Frequently asked questions
- What does /spine-service do?
- It bootstraps a new backend service with the operational layers production needs from day one: config validation at startup, liveness and readiness health checks, graceful shutdown with request draining, structured JSON logging with trace context, and service discovery registration.
- What languages and frameworks does /spine-service support?
- Node.js (NestJS, Fastify, Express, Hono), Python (FastAPI, Flask), Go (chi, echo), Rust (axum), Java (Spring Boot), and Bun runtime variants. The skill detects which the project uses and matches it.
- How is /spine-service different from a framework starter?

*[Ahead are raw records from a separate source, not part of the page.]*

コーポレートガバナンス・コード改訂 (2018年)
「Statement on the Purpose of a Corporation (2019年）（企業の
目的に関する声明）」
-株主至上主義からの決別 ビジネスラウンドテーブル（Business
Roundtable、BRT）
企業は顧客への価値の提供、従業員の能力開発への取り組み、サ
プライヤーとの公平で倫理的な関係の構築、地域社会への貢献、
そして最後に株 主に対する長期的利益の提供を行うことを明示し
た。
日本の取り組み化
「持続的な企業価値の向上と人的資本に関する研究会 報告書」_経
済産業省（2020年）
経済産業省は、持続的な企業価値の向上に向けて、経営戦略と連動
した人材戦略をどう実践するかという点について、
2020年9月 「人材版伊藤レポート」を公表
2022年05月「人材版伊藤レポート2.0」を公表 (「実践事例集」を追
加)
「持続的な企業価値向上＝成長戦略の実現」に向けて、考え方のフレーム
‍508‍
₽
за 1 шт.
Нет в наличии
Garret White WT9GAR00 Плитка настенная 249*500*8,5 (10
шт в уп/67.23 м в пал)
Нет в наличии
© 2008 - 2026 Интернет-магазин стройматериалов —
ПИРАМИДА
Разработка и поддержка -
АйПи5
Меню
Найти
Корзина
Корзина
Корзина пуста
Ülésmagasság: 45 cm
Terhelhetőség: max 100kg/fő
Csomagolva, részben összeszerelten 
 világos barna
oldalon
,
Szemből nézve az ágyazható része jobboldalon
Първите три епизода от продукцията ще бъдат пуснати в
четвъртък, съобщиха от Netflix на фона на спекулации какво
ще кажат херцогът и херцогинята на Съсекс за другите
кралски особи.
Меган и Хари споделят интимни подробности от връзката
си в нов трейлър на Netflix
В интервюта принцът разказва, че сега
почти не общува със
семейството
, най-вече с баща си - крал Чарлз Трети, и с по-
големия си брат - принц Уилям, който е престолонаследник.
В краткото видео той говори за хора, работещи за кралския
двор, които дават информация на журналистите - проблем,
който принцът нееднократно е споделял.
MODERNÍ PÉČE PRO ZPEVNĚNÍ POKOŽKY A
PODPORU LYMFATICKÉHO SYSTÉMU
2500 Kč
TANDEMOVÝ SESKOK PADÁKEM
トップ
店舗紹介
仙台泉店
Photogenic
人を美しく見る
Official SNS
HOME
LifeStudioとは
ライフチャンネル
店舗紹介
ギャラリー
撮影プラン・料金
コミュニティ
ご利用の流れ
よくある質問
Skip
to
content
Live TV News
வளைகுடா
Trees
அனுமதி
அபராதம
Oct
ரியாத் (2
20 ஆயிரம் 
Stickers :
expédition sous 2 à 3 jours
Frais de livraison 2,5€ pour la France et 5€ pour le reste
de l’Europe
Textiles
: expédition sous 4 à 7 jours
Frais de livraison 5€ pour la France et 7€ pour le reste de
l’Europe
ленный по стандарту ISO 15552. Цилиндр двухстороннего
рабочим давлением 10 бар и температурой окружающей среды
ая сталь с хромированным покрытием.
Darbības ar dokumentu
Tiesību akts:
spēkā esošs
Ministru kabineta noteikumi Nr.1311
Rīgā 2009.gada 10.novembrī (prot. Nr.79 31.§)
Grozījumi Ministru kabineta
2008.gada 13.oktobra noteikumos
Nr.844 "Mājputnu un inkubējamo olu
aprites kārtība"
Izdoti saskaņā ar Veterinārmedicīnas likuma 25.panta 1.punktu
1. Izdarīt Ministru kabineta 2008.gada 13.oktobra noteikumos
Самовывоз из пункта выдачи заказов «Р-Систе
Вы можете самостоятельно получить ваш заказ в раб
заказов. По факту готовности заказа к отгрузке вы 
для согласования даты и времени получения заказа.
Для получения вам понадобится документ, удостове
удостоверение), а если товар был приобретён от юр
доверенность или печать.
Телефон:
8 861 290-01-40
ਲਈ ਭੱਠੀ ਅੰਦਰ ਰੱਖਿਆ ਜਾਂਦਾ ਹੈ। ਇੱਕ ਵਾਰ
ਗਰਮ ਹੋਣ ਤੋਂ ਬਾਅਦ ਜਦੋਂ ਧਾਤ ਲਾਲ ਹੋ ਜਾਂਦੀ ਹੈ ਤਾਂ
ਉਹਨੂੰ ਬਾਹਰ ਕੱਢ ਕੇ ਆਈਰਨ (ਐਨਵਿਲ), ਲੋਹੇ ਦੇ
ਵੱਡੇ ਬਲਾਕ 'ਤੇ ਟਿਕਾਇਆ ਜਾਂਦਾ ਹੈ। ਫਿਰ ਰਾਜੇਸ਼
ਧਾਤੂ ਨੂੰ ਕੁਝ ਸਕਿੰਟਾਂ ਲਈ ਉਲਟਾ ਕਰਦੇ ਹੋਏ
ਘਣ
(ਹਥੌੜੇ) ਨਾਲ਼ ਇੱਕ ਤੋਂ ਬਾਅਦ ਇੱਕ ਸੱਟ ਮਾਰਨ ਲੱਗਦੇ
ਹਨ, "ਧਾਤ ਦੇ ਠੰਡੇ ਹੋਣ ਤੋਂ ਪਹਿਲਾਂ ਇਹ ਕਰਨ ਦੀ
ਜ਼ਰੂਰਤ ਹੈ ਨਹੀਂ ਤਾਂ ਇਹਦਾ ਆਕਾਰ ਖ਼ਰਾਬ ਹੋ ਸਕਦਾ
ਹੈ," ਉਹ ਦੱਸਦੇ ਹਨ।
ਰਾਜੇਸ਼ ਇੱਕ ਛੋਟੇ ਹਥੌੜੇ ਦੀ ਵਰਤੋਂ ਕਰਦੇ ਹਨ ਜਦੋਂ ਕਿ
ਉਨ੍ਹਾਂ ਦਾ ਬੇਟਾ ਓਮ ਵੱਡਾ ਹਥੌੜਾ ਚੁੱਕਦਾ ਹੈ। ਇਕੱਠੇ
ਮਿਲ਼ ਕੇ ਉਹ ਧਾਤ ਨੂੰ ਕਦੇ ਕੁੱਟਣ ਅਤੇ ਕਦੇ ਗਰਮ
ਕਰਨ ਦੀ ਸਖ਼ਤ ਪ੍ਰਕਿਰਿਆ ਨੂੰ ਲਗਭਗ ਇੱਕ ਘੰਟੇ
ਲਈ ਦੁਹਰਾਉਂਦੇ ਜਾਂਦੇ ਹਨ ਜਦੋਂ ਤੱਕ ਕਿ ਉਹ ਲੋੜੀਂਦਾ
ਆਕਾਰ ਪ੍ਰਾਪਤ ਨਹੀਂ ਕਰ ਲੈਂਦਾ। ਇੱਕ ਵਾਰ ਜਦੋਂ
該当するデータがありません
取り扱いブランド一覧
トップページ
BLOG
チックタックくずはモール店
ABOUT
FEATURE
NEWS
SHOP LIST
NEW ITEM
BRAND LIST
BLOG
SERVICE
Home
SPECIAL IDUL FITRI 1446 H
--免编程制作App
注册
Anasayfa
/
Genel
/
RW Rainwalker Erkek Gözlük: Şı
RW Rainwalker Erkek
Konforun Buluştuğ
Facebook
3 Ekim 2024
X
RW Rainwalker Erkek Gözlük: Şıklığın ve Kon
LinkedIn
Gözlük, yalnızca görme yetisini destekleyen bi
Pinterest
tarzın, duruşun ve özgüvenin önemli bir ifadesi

- Framework starters demonstrate the framework. /spine-service produces the operational baseline (validation, health, shutdown, logging, discovery) calibrated to the deploy environment.
- When should I use /spine-service?
- When starting a new backend service or microservice from scratch, or when an existing service is missing the operational layers and the team is hardening it before launch.
- Why split liveness and readiness?
- Liveness restarts deadlocked pods; readiness gates traffic during deploys and outages. Combining them into one endpoint loses the distinction and produces either too-aggressive restarts (when the dependency is briefly unavailable) or stuck deploys (when the pod is up but warming caches).
- How do I install /spine-service?
- Install Tonone for Claude Code via the get-started guide at tonone.ai/get-started. /spine-service ships with the Spine agent and is invoked as a slash command in any Claude Code session. Tonone is free and MIT-licensed.
- Is /spine-service free?
- Yes. The skill is part of Tonone, which is MIT-licensed. The only cost is Claude Code token usage during the work.
- Does /spine-service handle observability?
- It produces the structured logging baseline. For full observability (RED metrics, distributed tracing, custom application metrics), /vigil-instrument extends the service with the additional layers.